In 2014, when the EU Youth Guarantee was first launched, its implementation across member states of the EU varied a lot, quality offers were rare and most deprived young people had not been reached. Since then, significant improvements have been made. Today, in the context of the COVID-19 pandemic, we have new enormous challenges for our education systems and labour markets, but also a unique opportunity for structural changes between these two worlds and positive long-lasting effects.
The increasing discrepancy between education and working life is often too much of a hurdle, in particular for disadvantaged young people. They easily drop out or get lost in a world full of options, but rare in real opportunities. How can we bridge this gap? How can we secure young people’s transition to work? Considering also other pressing societal issues such as climate change, how can we support an inclusive and green recovery in Europe, fuelled by an adequately skilled young workforce?

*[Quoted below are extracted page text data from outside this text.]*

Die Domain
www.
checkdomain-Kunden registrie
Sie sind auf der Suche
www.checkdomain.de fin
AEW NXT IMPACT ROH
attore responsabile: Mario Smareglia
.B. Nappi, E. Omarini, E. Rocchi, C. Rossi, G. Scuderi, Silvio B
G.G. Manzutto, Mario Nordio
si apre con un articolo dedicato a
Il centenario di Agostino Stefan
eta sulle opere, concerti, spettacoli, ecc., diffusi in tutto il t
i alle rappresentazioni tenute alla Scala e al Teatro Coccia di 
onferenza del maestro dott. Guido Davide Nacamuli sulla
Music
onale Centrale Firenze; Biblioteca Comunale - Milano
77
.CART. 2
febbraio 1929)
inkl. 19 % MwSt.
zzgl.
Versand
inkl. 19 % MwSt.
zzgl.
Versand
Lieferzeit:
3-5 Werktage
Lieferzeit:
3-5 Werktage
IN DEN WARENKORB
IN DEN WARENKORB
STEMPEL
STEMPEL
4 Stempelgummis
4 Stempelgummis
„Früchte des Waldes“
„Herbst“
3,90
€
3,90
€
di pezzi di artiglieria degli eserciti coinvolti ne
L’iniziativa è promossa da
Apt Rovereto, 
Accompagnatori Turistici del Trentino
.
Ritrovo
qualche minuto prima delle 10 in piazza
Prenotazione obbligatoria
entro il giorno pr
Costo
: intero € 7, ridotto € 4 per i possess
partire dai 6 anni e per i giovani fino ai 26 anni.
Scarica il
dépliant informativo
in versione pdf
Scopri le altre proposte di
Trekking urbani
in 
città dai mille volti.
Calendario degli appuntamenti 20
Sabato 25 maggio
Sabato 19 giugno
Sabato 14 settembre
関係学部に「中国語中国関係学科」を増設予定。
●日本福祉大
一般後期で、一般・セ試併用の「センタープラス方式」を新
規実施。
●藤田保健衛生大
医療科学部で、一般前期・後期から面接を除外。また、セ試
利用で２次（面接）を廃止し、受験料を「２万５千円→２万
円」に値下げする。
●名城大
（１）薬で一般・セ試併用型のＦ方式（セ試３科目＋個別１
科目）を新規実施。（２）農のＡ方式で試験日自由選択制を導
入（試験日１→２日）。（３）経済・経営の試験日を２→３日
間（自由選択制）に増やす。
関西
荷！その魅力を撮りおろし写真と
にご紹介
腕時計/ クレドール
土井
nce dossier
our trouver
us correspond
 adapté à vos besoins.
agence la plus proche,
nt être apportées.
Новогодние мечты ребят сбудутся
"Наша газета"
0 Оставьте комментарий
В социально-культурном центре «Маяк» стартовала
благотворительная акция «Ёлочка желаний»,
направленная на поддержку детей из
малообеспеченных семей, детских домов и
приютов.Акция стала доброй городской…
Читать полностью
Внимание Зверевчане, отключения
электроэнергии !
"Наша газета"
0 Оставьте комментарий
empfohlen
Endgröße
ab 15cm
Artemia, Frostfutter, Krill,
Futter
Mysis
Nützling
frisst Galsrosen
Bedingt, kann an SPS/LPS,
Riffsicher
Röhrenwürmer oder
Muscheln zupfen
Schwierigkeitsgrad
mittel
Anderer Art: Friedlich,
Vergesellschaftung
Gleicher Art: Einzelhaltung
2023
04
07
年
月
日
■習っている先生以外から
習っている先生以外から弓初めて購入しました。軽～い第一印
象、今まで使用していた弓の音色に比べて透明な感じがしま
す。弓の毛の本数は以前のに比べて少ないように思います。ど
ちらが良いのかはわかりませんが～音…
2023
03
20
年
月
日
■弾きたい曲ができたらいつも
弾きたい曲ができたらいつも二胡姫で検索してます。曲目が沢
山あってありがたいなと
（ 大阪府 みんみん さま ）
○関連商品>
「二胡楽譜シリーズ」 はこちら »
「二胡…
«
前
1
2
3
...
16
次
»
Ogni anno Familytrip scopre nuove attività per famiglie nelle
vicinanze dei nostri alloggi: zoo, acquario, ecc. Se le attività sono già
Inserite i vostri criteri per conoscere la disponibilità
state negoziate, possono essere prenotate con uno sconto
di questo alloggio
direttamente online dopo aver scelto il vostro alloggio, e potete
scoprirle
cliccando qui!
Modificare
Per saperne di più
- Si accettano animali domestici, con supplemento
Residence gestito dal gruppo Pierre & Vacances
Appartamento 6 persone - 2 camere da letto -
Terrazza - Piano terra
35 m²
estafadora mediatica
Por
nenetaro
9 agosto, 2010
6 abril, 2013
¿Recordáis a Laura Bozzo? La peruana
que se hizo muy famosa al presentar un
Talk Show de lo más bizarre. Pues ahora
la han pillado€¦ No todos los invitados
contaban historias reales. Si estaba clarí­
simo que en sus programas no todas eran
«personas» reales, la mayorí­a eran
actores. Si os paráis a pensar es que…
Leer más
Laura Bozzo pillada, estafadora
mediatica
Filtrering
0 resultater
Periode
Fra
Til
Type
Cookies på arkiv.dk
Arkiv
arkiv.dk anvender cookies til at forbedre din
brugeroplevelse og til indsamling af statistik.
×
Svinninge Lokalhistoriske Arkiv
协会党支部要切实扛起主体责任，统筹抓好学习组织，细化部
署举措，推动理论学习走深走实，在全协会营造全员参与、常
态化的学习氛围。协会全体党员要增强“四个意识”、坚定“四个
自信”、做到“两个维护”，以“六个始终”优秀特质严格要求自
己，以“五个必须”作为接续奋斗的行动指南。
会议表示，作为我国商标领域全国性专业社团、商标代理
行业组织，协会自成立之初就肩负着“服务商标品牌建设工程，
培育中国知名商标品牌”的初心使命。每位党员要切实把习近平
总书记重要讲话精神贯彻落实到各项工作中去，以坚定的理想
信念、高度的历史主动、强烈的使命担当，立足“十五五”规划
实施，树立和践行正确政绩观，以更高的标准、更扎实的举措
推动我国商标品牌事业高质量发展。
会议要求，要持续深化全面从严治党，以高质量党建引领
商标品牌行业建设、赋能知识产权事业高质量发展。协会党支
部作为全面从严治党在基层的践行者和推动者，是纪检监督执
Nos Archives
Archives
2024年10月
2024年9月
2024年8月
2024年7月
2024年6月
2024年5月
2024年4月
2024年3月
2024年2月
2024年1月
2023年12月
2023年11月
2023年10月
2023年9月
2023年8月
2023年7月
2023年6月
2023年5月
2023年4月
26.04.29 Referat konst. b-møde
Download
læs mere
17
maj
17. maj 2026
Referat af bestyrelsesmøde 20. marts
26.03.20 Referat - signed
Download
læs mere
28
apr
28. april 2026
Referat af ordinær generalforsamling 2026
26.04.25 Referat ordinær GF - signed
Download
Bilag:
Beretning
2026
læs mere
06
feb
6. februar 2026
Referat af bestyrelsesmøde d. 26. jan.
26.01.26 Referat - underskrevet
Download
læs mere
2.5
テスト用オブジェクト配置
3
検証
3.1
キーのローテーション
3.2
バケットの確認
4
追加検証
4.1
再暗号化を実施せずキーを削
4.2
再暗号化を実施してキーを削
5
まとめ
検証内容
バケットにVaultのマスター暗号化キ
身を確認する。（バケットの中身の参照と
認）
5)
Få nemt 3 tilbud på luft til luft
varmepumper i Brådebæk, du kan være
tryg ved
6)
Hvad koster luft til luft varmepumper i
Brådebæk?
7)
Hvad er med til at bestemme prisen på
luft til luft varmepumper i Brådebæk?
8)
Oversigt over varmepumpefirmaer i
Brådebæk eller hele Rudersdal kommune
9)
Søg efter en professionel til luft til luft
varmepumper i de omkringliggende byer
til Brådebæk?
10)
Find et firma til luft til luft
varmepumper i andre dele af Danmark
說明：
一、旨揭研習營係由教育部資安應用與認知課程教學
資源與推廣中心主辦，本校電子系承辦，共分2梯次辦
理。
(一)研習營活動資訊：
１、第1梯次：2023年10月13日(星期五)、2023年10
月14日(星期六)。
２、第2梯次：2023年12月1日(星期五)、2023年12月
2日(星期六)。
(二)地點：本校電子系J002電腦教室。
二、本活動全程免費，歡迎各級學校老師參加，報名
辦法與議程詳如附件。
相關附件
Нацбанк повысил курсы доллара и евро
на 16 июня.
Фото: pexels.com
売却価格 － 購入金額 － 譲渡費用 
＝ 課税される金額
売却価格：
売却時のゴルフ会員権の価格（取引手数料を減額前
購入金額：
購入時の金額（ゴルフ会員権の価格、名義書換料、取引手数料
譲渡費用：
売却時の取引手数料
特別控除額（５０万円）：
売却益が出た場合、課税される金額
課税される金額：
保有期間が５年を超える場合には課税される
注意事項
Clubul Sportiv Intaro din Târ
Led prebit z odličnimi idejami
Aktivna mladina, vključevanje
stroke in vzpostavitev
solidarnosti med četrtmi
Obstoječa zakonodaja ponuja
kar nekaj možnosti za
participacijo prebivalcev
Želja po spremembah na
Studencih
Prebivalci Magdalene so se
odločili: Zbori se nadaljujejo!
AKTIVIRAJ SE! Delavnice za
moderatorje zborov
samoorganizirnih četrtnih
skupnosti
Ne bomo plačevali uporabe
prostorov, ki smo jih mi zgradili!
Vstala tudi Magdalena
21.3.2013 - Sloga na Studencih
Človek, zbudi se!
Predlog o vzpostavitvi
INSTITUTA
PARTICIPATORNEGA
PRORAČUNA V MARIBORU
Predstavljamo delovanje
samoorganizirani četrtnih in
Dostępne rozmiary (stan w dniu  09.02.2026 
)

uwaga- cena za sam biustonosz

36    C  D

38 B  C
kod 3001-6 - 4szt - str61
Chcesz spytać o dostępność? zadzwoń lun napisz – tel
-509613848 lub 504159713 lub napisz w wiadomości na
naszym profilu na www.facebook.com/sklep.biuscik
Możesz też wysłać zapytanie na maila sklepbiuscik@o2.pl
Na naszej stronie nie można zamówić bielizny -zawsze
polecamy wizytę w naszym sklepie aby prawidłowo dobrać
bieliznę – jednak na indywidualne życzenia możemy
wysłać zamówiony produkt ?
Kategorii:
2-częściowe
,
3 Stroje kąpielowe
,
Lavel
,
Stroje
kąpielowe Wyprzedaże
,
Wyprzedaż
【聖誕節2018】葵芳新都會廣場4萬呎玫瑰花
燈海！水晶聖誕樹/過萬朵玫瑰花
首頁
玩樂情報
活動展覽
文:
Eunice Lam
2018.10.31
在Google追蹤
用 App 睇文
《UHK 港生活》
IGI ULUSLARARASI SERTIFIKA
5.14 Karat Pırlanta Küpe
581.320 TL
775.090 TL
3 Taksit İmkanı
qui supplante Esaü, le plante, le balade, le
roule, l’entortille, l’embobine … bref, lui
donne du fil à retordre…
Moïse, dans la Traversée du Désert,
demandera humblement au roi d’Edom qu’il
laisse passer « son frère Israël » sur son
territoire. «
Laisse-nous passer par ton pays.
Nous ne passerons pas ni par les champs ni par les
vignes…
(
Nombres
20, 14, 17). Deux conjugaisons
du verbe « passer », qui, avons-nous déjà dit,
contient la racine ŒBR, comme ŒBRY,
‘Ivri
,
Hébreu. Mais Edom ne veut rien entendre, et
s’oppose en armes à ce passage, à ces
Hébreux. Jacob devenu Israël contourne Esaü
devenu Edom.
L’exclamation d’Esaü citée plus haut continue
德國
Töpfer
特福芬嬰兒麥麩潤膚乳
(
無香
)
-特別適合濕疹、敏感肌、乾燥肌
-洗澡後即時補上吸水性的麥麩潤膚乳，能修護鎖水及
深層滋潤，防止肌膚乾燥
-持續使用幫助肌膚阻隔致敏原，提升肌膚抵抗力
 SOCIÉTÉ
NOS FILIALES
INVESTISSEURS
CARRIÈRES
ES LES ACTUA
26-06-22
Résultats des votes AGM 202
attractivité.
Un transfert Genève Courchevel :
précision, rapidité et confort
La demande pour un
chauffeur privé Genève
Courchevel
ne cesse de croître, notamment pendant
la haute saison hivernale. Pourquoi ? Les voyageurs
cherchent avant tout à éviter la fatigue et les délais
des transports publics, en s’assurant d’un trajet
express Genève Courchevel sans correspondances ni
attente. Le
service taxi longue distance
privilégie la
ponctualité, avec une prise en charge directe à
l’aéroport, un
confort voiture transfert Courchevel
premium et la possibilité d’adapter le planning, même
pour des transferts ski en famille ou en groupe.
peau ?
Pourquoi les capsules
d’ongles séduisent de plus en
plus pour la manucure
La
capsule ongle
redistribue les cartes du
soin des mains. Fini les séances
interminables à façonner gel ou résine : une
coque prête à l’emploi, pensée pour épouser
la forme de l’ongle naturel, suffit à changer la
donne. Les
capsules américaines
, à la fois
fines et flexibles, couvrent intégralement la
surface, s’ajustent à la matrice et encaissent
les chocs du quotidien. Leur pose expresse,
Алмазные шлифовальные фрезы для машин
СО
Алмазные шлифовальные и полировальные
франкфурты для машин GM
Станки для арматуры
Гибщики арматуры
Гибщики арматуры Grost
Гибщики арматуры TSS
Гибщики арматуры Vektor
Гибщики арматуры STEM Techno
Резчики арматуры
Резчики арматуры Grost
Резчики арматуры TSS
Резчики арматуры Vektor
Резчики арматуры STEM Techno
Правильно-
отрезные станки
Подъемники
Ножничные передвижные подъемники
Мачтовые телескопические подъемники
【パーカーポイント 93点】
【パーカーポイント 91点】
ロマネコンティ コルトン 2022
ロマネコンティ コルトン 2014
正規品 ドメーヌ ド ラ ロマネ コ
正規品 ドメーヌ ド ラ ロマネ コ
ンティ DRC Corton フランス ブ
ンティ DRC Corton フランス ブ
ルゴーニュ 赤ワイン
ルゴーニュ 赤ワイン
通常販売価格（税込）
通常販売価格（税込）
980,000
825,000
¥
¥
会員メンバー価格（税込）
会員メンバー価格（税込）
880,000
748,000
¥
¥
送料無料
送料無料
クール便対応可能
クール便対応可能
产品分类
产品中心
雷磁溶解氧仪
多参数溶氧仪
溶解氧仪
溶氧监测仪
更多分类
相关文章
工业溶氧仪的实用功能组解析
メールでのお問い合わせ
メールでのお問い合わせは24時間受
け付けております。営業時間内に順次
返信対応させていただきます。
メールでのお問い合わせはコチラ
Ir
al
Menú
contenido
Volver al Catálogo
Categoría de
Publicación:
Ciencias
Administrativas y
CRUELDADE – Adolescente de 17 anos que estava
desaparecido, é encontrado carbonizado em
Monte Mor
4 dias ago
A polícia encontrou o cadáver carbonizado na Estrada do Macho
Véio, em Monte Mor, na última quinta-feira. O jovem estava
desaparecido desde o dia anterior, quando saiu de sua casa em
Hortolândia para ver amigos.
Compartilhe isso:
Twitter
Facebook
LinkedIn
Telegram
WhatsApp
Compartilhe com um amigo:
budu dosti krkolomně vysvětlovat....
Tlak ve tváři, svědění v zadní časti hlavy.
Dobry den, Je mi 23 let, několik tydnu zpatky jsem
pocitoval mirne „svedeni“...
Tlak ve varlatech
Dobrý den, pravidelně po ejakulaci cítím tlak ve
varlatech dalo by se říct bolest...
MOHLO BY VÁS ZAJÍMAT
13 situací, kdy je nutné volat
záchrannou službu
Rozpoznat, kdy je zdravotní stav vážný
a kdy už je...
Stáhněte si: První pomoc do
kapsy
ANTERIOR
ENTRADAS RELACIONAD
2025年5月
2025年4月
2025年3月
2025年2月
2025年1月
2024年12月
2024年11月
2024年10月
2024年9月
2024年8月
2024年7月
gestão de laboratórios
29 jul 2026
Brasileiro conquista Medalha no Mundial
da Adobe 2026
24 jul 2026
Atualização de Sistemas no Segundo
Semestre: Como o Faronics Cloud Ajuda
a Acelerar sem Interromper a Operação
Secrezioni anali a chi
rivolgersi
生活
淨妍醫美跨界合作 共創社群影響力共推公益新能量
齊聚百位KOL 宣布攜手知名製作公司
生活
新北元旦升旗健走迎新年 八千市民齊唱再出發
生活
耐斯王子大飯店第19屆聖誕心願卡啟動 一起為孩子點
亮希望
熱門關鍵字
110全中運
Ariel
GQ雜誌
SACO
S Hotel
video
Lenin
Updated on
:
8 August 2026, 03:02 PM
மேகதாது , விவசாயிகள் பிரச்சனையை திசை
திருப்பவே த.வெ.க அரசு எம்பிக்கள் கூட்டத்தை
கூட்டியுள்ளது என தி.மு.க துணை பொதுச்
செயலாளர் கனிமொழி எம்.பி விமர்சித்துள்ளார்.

Bridging the gap between education and work is extremely difficult, as it involves various sectors and stakeholders. Schools, universities, employers, public employment services, trade unions, the social sector and young people themselves – they all have to be engaged and need to cooperate. Together they can create a comprehensive support system that guides and empowers young people on their educational and vocational pathway. This cooperation needs to happen from the local to the European level, in the political and practical sphere.
Such is the experience of the StartNet project, which operates at these cross-roads. Firstly, a multi-stakeholder network in Southern Italy co-creates and implements activities for young people’s school-to-work transition. Secondly, a European network exchanges good-practices among 17 partners from 12 countries, builds partnerships and connects policy to practice. StartNet does not aim to be another flagship project to instruct others, contributing to a further fragmented landscape. On the contrary, it aims to empower and connect existing initiatives locally and across Europe.
Experience taught us, that cooperation between schools and employers, continuous career guidance, internships, apprenticeships and vocational education are extremely beneficial to young people, who will study more purposefully and who will be better prepared for their future. Such cross-sectoral education and training shall empower, provide life skills, encourage entrepreneurship, creativity and active citizenship. As a result, it will enable young people to face the challenges of today and tomorrow on the labour market and in life.
So how do we get it right and use the momentum of the reinforced Youth Guarantee to respond to this unprecedented shock of COVID-19 for our economies and education systems?
The proposed policies are going in the right direction. They aim to be more inclusive by targeting specifically both long-term and short-term unemployed of a broader age group, and reinforce career guidance, vocational education and training. However, they need to be underpinned by the necessary funding to have a transformative impact. The 22 billion Euro claimed by the European Commission are a minimum that will not permit to reach all young people in need it and the amount is well below the long-term cost to our societies and economies, if we do not manage to respond adequately. The ESF+ foresees only limited earmarking and both the EU and its member states need to make investment in youth a priority in their respective budgets and recovery plans.
Moreover, member states need to embrace the structural change of these processes during the implementation. All sectors need to be involved to jointly create the strategies, the offers and tailored activities that will best support young people in their specific context. As StartNet describes in its recently produced manual, multi-stakeholder networks are not easy to set up, but permit a sustainable collective impact.
The StartNet-Conference on 30 September, which builds on 3 years of experience, is a contribution towards this cross-sectoral cooperation. It gathers policy-makers and practitioners from the regional to the European level. It aims to spread innovative practices and ambitious policies for young people’s #TransitionToWork. It is also a call to join forces, because we cannot afford to wait any longer. Europe cannot afford another lost generation, it needs to act now.